Add the vegetable shed, the enclosed garden that my patients sometimes manage to chew through, my cabin, and I call it home. It's rarely quiet. The roof over my stove leaks. And some damned inexhaustible insect in rut has taken up residence under my bedroom window.

“I've got everything I need right here,” I told Jack. I picked up the cup, sipped cold coffee and studied the ridge. I'd always hoped that someday a small creature with the ability to control his own temperature might wander in, perhaps on legs planted well under him, or displaying some other mammalian traits. On Earth, the skeletal remains of mammals weighing up to twenty pounds in life were discovered in Madagascar, dating back to the times of the dinosaurs. It could prove my theory that mammalian type animals are not just a fluke of Earth's nature, but a universal pattern. It could also justify five years of searching the antediluvian wilderness of Tartarus while my wife Althea and my daughter Lisa waited for me back on Earth.

'Believe it or not,” I said, “I was planning a trip to Leone to 'gram a letter back to Earth. But now that you're -“

“To Althea?”

I met his gaze and nodded. 'Now that you're here you can do it for me.”

He looked around. I heard him sigh and felt suddenly cold and tight, as though an ice cube were stuck in my throat.

It's a frightening thing to know you're about to be pried loose of whatever's home, like a barnacle casually scraped off a ship's hull. Especially when your next abode might be a domed orbiting chunk of mining rock where you'll spend your days splitting the planetoid into smaller chunks. Even though robots could do it faster and with no back strain.

“How long will it take,” he asked, “to finish up with these animals?”

I yanked the towel from my pants, patted the mumbler's shoulder and walked toward the shed for antibiotics and mumbler chow. “Did the Big H say why he wanted me in?”

“Don't ever call him that to his face, Julie. He doesn't like it.” He shrugged as he followed me. “The police chief doesn't confide in a mere sergeant. Just ordered me to bring in that 'damned jungle juicer'.' He fell silent by the door of the shed and stared at the ground with his brows knit.

My throat turned dry.

“Airchew at the station,” Jack said casually as I paused, “says Randy's father hired a high- cred criminal lawyer back on Earth. Rumor has it he used his life's savings.”

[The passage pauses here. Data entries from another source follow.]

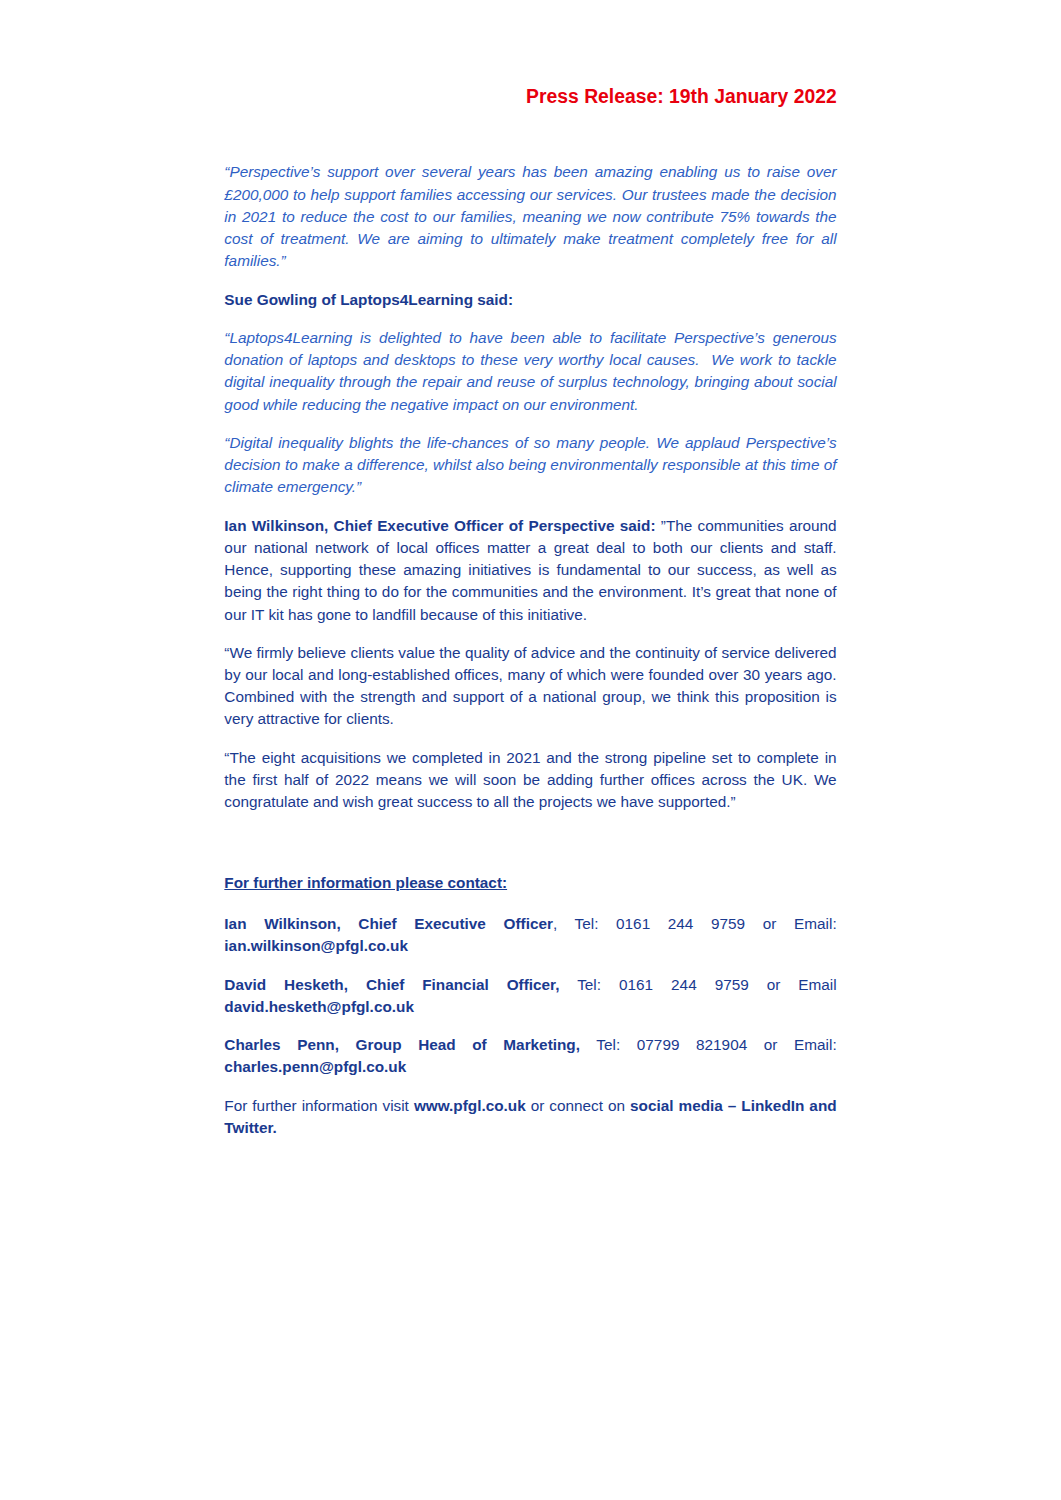Press Release: 19th January 2022
“Perspective’s support over several years has been amazing enabling us to raise over £200,000 to help support families accessing our services. Our trustees made the decision in 2021 to reduce the cost to our families, meaning we now contribute 75% towards the cost of treatment. We are aiming to ultimately make treatment completely free for all families.”
Sue Gowling of Laptops4Learning said:
“Laptops4Learning is delighted to have been able to facilitate Perspective’s generous donation of laptops and desktops to these very worthy local causes. We work to tackle digital inequality through the repair and reuse of surplus technology, bringing about social good while reducing the negative impact on our environment.
“Digital inequality blights the life-chances of so many people. We applaud Perspective’s decision to make a difference, whilst also being environmentally responsible at this time of climate emergency.”
Ian Wilkinson, Chief Executive Officer of Perspective said: ”The communities around our national network of local offices matter a great deal to both our clients and staff. Hence, supporting these amazing initiatives is fundamental to our success, as well as being the right thing to do for the communities and the environment. It’s great that none of our IT kit has gone to landfill because of this initiative.
“We firmly believe clients value the quality of advice and the continuity of service delivered by our local and long-established offices, many of which were founded over 30 years ago. Combined with the strength and support of a national group, we think this proposition is very attractive for clients.
“The eight acquisitions we completed in 2021 and the strong pipeline set to complete in the first half of 2022 means we will soon be adding further offices across the UK. We congratulate and wish great success to all the projects we have supported.”
For further information please contact:
Ian Wilkinson, Chief Executive Officer, Tel: 0161 244 9759 or Email: ian.wilkinson@pfgl.co.uk
David Hesketh, Chief Financial Officer, Tel: 0161 244 9759 or Email david.hesketh@pfgl.co.uk
Charles Penn, Group Head of Marketing, Tel: 07799 821904 or Email: charles.penn@pfgl.co.uk
For further information visit www.pfgl.co.uk or connect on social media – LinkedIn and Twitter.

“It was an accident, Jack! You know that.” I wiped a hand across my eyes and remembered Randy as he lay dying, his chest and belly slashed. I guess if I were his father…” What's the attorney building his case on?'

Jack pursed his lips. 'Calling it criminal negligence. Hallarin just wants you in for questioning.”

“Jesus and Vishnu.” I wiped my trembling hands on the towel, giving myself time to think. Questioning, my ass! I don't know much about the law, but Randy's father said he'd get me, and a good lawyer could make the ChristLotus Himself look guilty of malice aforethought.

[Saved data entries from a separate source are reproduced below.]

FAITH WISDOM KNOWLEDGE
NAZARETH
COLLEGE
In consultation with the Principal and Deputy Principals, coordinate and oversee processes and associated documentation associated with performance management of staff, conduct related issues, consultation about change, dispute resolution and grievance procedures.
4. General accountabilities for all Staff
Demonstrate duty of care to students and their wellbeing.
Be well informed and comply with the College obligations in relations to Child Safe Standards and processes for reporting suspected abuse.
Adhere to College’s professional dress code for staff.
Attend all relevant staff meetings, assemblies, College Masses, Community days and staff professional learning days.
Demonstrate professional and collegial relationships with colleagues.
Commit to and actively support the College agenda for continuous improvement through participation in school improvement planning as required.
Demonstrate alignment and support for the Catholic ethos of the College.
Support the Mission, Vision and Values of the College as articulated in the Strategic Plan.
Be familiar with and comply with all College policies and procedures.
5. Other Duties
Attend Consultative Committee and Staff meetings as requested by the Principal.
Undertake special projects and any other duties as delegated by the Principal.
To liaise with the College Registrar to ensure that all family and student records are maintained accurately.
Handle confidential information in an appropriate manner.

“I know it wasn't your fault, Julie, but the kid was underage.” He leveled his gaze at me. “You got to see this one through, buddy.”

I lowered my head dejectedly. “Yeah, I guess you're right,” I lied.

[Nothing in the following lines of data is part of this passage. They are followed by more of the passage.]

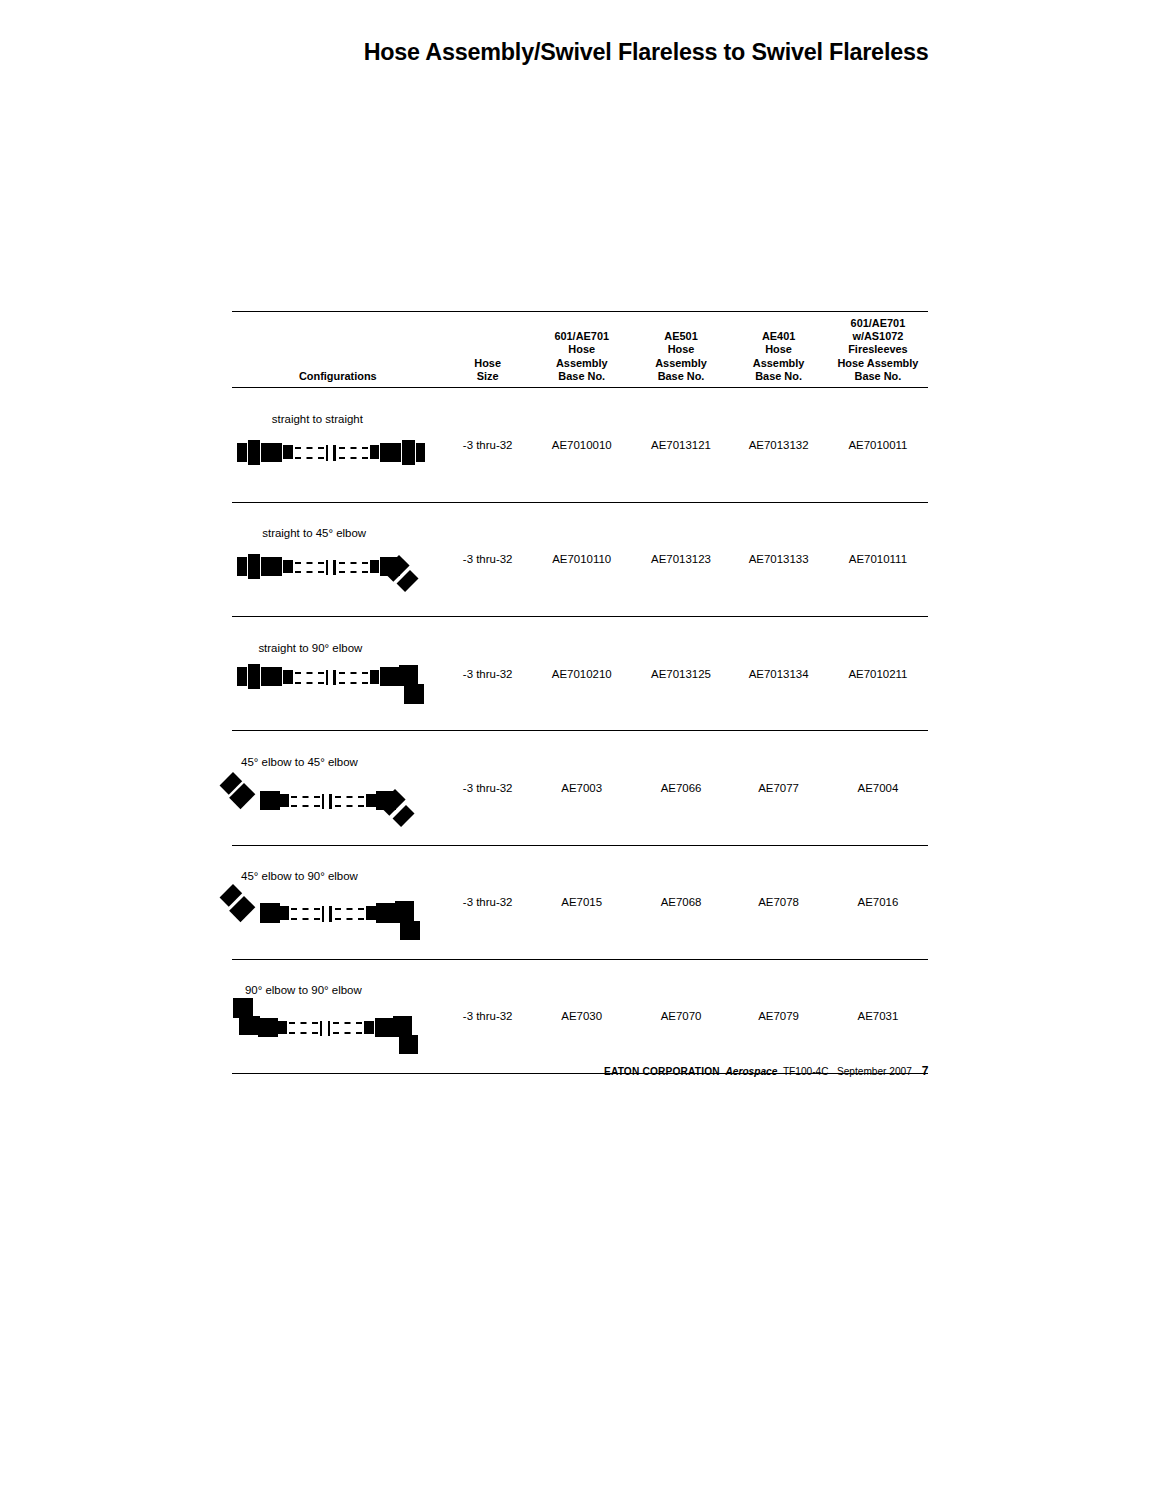Hose Assembly/Swivel Flareless to Swivel Flareless
| Configurations | Hose Size | 601/AE701 Hose Assembly Base No. | AE501 Hose Assembly Base No. | AE401 Hose Assembly Base No. | 601/AE701 w/AS1072 Firesleeves Hose Assembly Base No. |
| --- | --- | --- | --- | --- | --- |
| straight to straight | -3 thru-32 | AE7010010 | AE7013121 | AE7013132 | AE7010011 |
| straight to 45° elbow | -3 thru-32 | AE7010110 | AE7013123 | AE7013133 | AE7010111 |
| straight to 90° elbow | -3 thru-32 | AE7010210 | AE7013125 | AE7013134 | AE7010211 |
| 45° elbow to 45° elbow | -3 thru-32 | AE7003 | AE7066 | AE7077 | AE7004 |
| 45° elbow to 90° elbow | -3 thru-32 | AE7015 | AE7068 | AE7078 | AE7016 |
| 90° elbow to 90° elbow | -3 thru-32 | AE7030 | AE7070 | AE7079 | AE7031 |
EATON CORPORATION Aerospace TF100-4C September 20077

“I'll testify on your behalf, if it comes to that. But I don't think it will.” He tossed cold coffee into the dirt.

I pictured a barren asteroid spinning through endless night. I'd never make it in a penal colony devoid of all living creatures and all purpose to live. I looked at Jack's open face. Could I take the moose in a fight? Maybe. If I were fighting for my freedom. My life. I kicked dirt and nodded. “Thanks.”

He glanced around. “I'll, uh, help you with your patients. Except that one.” He pointed his empty cup at the mumbler. “I don't go near that one if they promise to make me police chief when the Big H retires.”

“When's the circuit judge due on Tartarus?” I asked with a casualness I didn't feel.

“About a month.”

“I'll come in tomorrow on Gretch.” I started into the hut for the ultrimune antibiotic.